ENTRIES SHOWN:
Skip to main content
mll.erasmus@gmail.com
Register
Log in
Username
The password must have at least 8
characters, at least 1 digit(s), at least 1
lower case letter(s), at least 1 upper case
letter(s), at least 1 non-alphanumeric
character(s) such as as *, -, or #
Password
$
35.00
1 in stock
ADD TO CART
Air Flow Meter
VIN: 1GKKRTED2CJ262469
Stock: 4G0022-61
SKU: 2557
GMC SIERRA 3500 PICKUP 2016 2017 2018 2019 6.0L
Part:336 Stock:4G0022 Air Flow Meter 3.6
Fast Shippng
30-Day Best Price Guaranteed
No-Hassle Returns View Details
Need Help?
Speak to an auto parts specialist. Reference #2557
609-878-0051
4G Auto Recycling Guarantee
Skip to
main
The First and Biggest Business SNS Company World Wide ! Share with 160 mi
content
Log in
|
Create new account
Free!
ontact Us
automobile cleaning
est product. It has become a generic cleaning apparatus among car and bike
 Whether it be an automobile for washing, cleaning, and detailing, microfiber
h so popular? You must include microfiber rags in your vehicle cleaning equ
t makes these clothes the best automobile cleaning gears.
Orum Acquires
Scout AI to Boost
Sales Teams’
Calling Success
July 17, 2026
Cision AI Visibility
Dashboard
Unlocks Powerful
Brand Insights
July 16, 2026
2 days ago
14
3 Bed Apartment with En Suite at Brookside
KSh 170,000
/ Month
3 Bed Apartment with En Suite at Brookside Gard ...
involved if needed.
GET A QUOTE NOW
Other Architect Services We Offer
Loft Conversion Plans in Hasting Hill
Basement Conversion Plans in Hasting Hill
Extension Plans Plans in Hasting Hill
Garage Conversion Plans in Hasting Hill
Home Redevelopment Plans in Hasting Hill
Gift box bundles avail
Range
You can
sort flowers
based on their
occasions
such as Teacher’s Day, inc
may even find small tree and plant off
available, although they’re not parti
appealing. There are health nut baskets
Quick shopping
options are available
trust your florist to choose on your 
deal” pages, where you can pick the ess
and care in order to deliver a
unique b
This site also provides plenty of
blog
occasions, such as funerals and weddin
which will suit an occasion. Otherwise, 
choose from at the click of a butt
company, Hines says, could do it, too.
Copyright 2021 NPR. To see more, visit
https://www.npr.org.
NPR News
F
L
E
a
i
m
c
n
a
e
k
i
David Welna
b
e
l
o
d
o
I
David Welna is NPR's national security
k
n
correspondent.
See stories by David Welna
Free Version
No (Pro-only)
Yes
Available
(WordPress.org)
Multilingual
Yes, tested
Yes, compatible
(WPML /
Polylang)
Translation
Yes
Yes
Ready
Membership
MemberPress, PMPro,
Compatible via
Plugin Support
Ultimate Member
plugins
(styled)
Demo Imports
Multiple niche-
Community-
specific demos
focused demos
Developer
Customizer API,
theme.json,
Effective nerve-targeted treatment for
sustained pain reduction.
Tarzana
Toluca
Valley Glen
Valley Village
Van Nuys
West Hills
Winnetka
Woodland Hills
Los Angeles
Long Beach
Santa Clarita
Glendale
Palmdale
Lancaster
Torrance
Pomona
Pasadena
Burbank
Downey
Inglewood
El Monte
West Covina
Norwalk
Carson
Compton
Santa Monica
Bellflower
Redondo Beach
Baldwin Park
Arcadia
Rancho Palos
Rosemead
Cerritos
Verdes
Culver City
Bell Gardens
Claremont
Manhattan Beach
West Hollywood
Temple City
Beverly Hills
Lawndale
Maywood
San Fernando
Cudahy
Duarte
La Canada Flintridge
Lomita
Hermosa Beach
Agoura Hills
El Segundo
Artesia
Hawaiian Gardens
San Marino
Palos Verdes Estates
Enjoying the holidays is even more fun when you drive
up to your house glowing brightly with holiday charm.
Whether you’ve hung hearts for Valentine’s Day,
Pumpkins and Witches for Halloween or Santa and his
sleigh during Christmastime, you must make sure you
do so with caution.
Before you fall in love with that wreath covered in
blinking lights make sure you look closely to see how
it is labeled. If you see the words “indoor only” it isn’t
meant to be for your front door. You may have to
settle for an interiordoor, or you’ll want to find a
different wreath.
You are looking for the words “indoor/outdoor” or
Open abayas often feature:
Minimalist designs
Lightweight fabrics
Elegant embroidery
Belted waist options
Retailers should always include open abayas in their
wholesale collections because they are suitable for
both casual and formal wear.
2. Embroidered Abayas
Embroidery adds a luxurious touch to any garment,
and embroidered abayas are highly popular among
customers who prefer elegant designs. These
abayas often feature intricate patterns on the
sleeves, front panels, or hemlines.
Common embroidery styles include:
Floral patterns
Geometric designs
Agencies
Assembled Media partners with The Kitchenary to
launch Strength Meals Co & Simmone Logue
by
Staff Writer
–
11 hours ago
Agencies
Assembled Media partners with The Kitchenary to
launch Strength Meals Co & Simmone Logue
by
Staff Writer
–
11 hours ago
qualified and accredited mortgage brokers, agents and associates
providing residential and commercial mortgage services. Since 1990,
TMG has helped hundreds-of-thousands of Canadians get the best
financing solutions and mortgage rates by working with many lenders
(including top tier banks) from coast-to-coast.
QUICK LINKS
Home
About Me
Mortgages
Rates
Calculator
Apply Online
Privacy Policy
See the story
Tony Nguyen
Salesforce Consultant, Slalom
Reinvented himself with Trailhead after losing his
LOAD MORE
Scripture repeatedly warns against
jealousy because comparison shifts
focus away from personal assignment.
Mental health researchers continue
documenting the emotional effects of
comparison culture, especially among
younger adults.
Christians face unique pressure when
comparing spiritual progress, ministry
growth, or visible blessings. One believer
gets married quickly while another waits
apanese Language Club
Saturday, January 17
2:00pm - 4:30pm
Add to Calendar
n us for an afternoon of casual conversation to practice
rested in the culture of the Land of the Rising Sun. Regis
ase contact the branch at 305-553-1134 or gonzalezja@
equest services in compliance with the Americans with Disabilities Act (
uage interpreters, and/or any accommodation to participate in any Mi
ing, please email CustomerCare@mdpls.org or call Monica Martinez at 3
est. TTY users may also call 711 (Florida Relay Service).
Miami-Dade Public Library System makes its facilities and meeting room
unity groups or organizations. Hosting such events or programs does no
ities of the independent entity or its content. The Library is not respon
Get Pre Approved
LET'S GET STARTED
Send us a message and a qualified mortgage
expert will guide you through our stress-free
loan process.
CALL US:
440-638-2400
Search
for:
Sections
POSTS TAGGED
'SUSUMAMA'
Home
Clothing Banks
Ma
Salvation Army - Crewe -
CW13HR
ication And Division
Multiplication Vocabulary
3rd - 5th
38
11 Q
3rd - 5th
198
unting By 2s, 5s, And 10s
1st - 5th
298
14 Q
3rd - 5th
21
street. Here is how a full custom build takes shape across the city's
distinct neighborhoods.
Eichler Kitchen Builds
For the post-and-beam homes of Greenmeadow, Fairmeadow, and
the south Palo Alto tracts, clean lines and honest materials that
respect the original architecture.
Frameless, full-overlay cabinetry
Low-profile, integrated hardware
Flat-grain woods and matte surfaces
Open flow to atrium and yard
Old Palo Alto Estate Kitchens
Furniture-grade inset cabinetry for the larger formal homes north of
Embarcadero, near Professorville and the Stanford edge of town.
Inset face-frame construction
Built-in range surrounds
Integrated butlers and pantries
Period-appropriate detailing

YOUR GOAL:
Reproduce every line of the material above, keeping the wording, spelling and line order unchanged.

SOLUTION TO THIS TASK:
Skip to main content
mll.erasmus@gmail.com
Register
Log in
Username
The password must have at least 8
characters, at least 1 digit(s), at least 1
lower case letter(s), at least 1 upper case
letter(s), at least 1 non-alphanumeric
character(s) such as as *, -, or #
Password
$
35.00
1 in stock
ADD TO CART
Air Flow Meter
VIN: 1GKKRTED2CJ262469
Stock: 4G0022-61
SKU: 2557
GMC SIERRA 3500 PICKUP 2016 2017 2018 2019 6.0L
Part:336 Stock:4G0022 Air Flow Meter 3.6
Fast Shippng
30-Day Best Price Guaranteed
No-Hassle Returns View Details
Need Help?
Speak to an auto parts specialist. Reference #2557
609-878-0051
4G Auto Recycling Guarantee
Skip to
main
The First and Biggest Business SNS Company World Wide ! Share with 160 mi
content
Log in
|
Create new account
Free!
ontact Us
automobile cleaning
est product. It has become a generic cleaning apparatus among car and bike
 Whether it be an automobile for washing, cleaning, and detailing, microfiber
h so popular? You must include microfiber rags in your vehicle cleaning equ
t makes these clothes the best automobile cleaning gears.
Orum Acquires
Scout AI to Boost
Sales Teams’
Calling Success
July 17, 2026
Cision AI Visibility
Dashboard
Unlocks Powerful
Brand Insights
July 16, 2026
2 days ago
14
3 Bed Apartment with En Suite at Brookside
KSh 170,000
/ Month
3 Bed Apartment with En Suite at Brookside Gard ...
involved if needed.
GET A QUOTE NOW
Other Architect Services We Offer
Loft Conversion Plans in Hasting Hill
Basement Conversion Plans in Hasting Hill
Extension Plans Plans in Hasting Hill
Garage Conversion Plans in Hasting Hill
Home Redevelopment Plans in Hasting Hill
Gift box bundles avail
Range
You can
sort flowers
based on their
occasions
such as Teacher’s Day, inc
may even find small tree and plant off
available, although they’re not parti
appealing. There are health nut baskets
Quick shopping
options are available
trust your florist to choose on your 
deal” pages, where you can pick the ess
and care in order to deliver a
unique b
This site also provides plenty of
blog
occasions, such as funerals and weddin
which will suit an occasion. Otherwise, 
choose from at the click of a butt
company, Hines says, could do it, too.
Copyright 2021 NPR. To see more, visit
https://www.npr.org.
NPR News
F
L
E
a
i
m
c
n
a
e
k
i
David Welna
b
e
l
o
d
o
I
David Welna is NPR's national security
k
n
correspondent.
See stories by David Welna
Free Version
No (Pro-only)
Yes
Available
(WordPress.org)
Multilingual
Yes, tested
Yes, compatible
(WPML /
Polylang)
Translation
Yes
Yes
Ready
Membership
MemberPress, PMPro,
Compatible via
Plugin Support
Ultimate Member
plugins
(styled)
Demo Imports
Multiple niche-
Community-
specific demos
focused demos
Developer
Customizer API,
theme.json,
Effective nerve-targeted treatment for
sustained pain reduction.
Tarzana
Toluca
Valley Glen
Valley Village
Van Nuys
West Hills
Winnetka
Woodland Hills
Los Angeles
Long Beach
Santa Clarita
Glendale
Palmdale
Lancaster
Torrance
Pomona
Pasadena
Burbank
Downey
Inglewood
El Monte
West Covina
Norwalk
Carson
Compton
Santa Monica
Bellflower
Redondo Beach
Baldwin Park
Arcadia
Rancho Palos
Rosemead
Cerritos
Verdes
Culver City
Bell Gardens
Claremont
Manhattan Beach
West Hollywood
Temple City
Beverly Hills
Lawndale
Maywood
San Fernando
Cudahy
Duarte
La Canada Flintridge
Lomita
Hermosa Beach
Agoura Hills
El Segundo
Artesia
Hawaiian Gardens
San Marino
Palos Verdes Estates
Enjoying the holidays is even more fun when you drive
up to your house glowing brightly with holiday charm.
Whether you’ve hung hearts for Valentine’s Day,
Pumpkins and Witches for Halloween or Santa and his
sleigh during Christmastime, you must make sure you
do so with caution.
Before you fall in love with that wreath covered in
blinking lights make sure you look closely to see how
it is labeled. If you see the words “indoor only” it isn’t
meant to be for your front door. You may have to
settle for an interiordoor, or you’ll want to find a
different wreath.
You are looking for the words “indoor/outdoor” or
Open abayas often feature:
Minimalist designs
Lightweight fabrics
Elegant embroidery
Belted waist options
Retailers should always include open abayas in their
wholesale collections because they are suitable for
both casual and formal wear.
2. Embroidered Abayas
Embroidery adds a luxurious touch to any garment,
and embroidered abayas are highly popular among
customers who prefer elegant designs. These
abayas often feature intricate patterns on the
sleeves, front panels, or hemlines.
Common embroidery styles include:
Floral patterns
Geometric designs
Agencies
Assembled Media partners with The Kitchenary to
launch Strength Meals Co & Simmone Logue
by
Staff Writer
–
11 hours ago
Agencies
Assembled Media partners with The Kitchenary to
launch Strength Meals Co & Simmone Logue
by
Staff Writer
–
11 hours ago
qualified and accredited mortgage brokers, agents and associates
providing residential and commercial mortgage services. Since 1990,
TMG has helped hundreds-of-thousands of Canadians get the best
financing solutions and mortgage rates by working with many lenders
(including top tier banks) from coast-to-coast.
QUICK LINKS
Home
About Me
Mortgages
Rates
Calculator
Apply Online
Privacy Policy
See the story
Tony Nguyen
Salesforce Consultant, Slalom
Reinvented himself with Trailhead after losing his
LOAD MORE
Scripture repeatedly warns against
jealousy because comparison shifts
focus away from personal assignment.
Mental health researchers continue
documenting the emotional effects of
comparison culture, especially among
younger adults.
Christians face unique pressure when
comparing spiritual progress, ministry
growth, or visible blessings. One believer
gets married quickly while another waits
apanese Language Club
Saturday, January 17
2:00pm - 4:30pm
Add to Calendar
n us for an afternoon of casual conversation to practice
rested in the culture of the Land of the Rising Sun. Regis
ase contact the branch at 305-553-1134 or gonzalezja@
equest services in compliance with the Americans with Disabilities Act (
uage interpreters, and/or any accommodation to participate in any Mi
ing, please email CustomerCare@mdpls.org or call Monica Martinez at 3
est. TTY users may also call 711 (Florida Relay Service).
Miami-Dade Public Library System makes its facilities and meeting room
unity groups or organizations. Hosting such events or programs does no
ities of the independent entity or its content. The Library is not respon
Get Pre Approved
LET'S GET STARTED
Send us a message and a qualified mortgage
expert will guide you through our stress-free
loan process.
CALL US:
440-638-2400
Search
for:
Sections
POSTS TAGGED
'SUSUMAMA'
Home
Clothing Banks
Ma
Salvation Army - Crewe -
CW13HR
ication And Division
Multiplication Vocabulary
3rd - 5th
38
11 Q
3rd - 5th
198
unting By 2s, 5s, And 10s
1st - 5th
298
14 Q
3rd - 5th
21
street. Here is how a full custom build takes shape across the city's
distinct neighborhoods.
Eichler Kitchen Builds
For the post-and-beam homes of Greenmeadow, Fairmeadow, and
the south Palo Alto tracts, clean lines and honest materials that
respect the original architecture.
Frameless, full-overlay cabinetry
Low-profile, integrated hardware
Flat-grain woods and matte surfaces
Open flow to atrium and yard
Old Palo Alto Estate Kitchens
Furniture-grade inset cabinetry for the larger formal homes north of
Embarcadero, near Professorville and the Stanford edge of town.
Inset face-frame construction
Built-in range surrounds
Integrated butlers and pantries
Period-appropriate detailing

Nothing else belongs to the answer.